Projeto que regula uso compartilhado de postes de energia e telecomunicações avança para a Câmara
Senado aprova normas para organização da fiação aérea e segurança pública; proposta segue para análise na Câmara dos Deputados
A Comissão de Constituição e Justiça (CCJ) do Senado concluiu a votação do projeto que disciplina o uso compartilhado de postes entre empresas de energia elétrica e telecomunicações, visando reduzir o emaranhado de fios e aumentar a segurança nas cidades brasileiras.

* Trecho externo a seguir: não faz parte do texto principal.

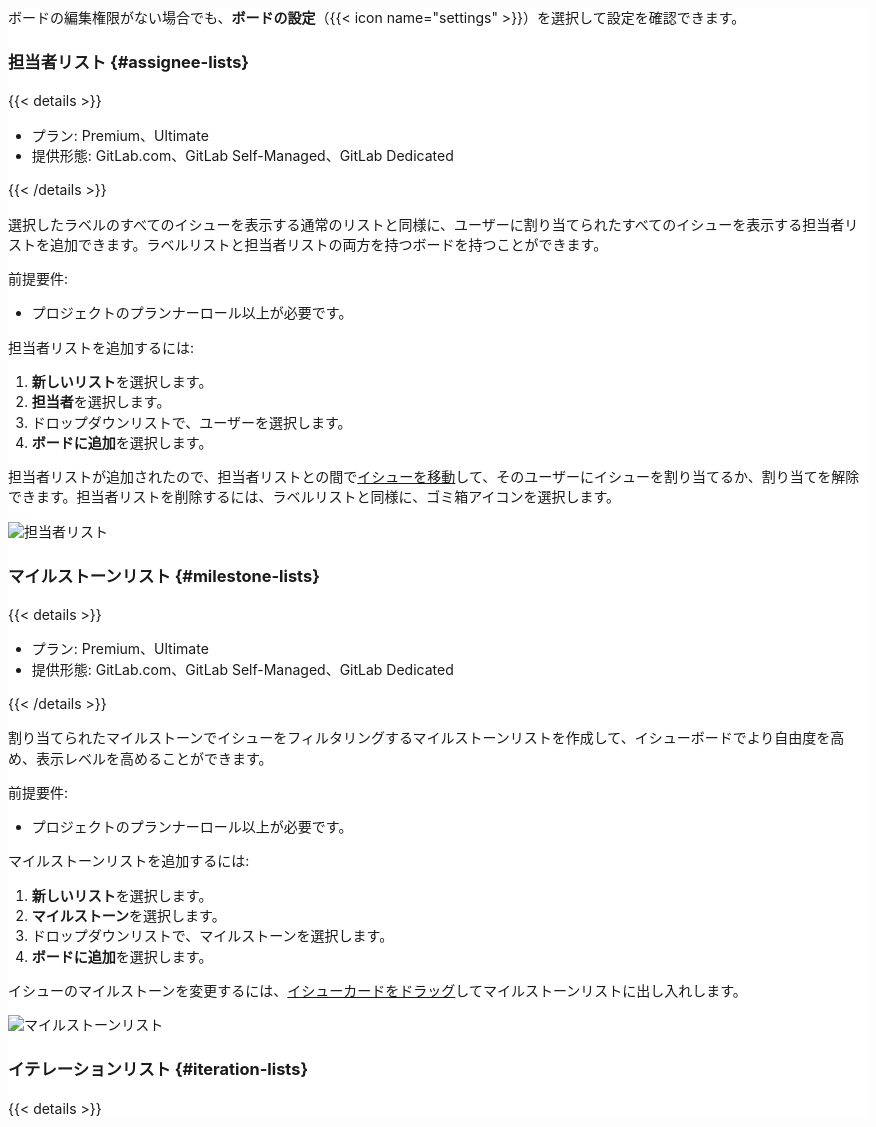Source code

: ボードの編集権限がない場合でも、**ボードの設定**（{{< icon name="settings" >}}）を選択して設定を確認できます。

### 担当者リスト {#assignee-lists}

{{< details >}}

- プラン: Premium、Ultimate
- 提供形態: GitLab.com、GitLab Self-Managed、GitLab Dedicated

{{< /details >}}

選択したラベルのすべてのイシューを表示する通常のリストと同様に、ユーザーに割り当てられたすべてのイシューを表示する担当者リストを追加できます。ラベルリストと担当者リストの両方を持つボードを持つことができます。

前提要件:

- プロジェクトのプランナーロール以上が必要です。

担当者リストを追加するには:

1. **新しいリスト**を選択します。
1. **担当者**を選択します。
1. ドロップダウンリストで、ユーザーを選択します。
1. **ボードに追加**を選択します。

担当者リストが追加されたので、担当者リストとの間で[イシューを移動](#move-issues-and-lists)して、そのユーザーにイシューを割り当てるか、割り当てを解除できます。担当者リストを削除するには、ラベルリストと同様に、ゴミ箱アイコンを選択します。

![担当者リスト](img/issue_board_assignee_lists_v17_1.png)

### マイルストーンリスト {#milestone-lists}

{{< details >}}

- プラン: Premium、Ultimate
- 提供形態: GitLab.com、GitLab Self-Managed、GitLab Dedicated

{{< /details >}}

割り当てられたマイルストーンでイシューをフィルタリングするマイルストーンリストを作成して、イシューボードでより自由度を高め、表示レベルを高めることができます。

前提要件:

- プロジェクトのプランナーロール以上が必要です。

マイルストーンリストを追加するには:

1. **新しいリスト**を選択します。
1. **マイルストーン**を選択します。
1. ドロップダウンリストで、マイルストーンを選択します。
1. **ボードに追加**を選択します。

イシューのマイルストーンを変更するには、[イシューカードをドラッグ](#move-issues-and-lists)してマイルストーンリストに出し入れします。

![マイルストーンリスト](img/issue_board_milestone_lists_v17_1.png)

### イテレーションリスト {#iteration-lists}

{{< details >}}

Na última quarta-feira (9), a Comissão de Constituição e Justiça (CCJ) do Senado Federal finalizou a votação do Projeto de Lei 3.220/2019, de autoria do senador Weverton Rocha (PDT-MA). A proposta estabelece diretrizes para o compartilhamento dos postes utilizados por companhias de energia elétrica e de telecomunicações. O objetivo central do projeto é combater o problema do excesso de fios aéreos, que além de causar poluição visual nas áreas urbanas, representam riscos à segurança da população. O relator da matéria, senador Esperidião Amin (PP-SC), destacou que o texto legal determina um prazo máximo de cinco anos para que toda a fiação aérea no país seja regularizada, promovendo maior organização e segurança. Com a aprovação na CCJ, o projeto segue agora para análise da Câmara dos Deputados, onde será discutido e votado pelos deputados federais. A iniciativa é vista como um passo importante para modernizar a infraestrutura urbana, facilitar o acesso a serviços de telecomunicações e garantir a integridade física dos cidadãos e dos trabalhadores que atuam na manutenção dessas redes.
Contexto
O problema do emaranhado de fios em postes urbanos é antigo e afeta diversas cidades brasileiras, causando não apenas impacto visual negativo, mas também riscos de acidentes elétricos e dificuldades para serviços de manutenção. A falta de regulamentação clara sobre o uso compartilhado desses postes contribuiu para a desorganização das redes. O PL 3.220/2019 busca solucionar essa questão ao estabelecer regras específicas para o compartilhamento, com prazos e responsabilidades definidas. A aprovação na CCJ representa um avanço significativo para a tramitação da proposta, que aguarda agora a deliberação na Câmara dos Deputados para se tornar lei.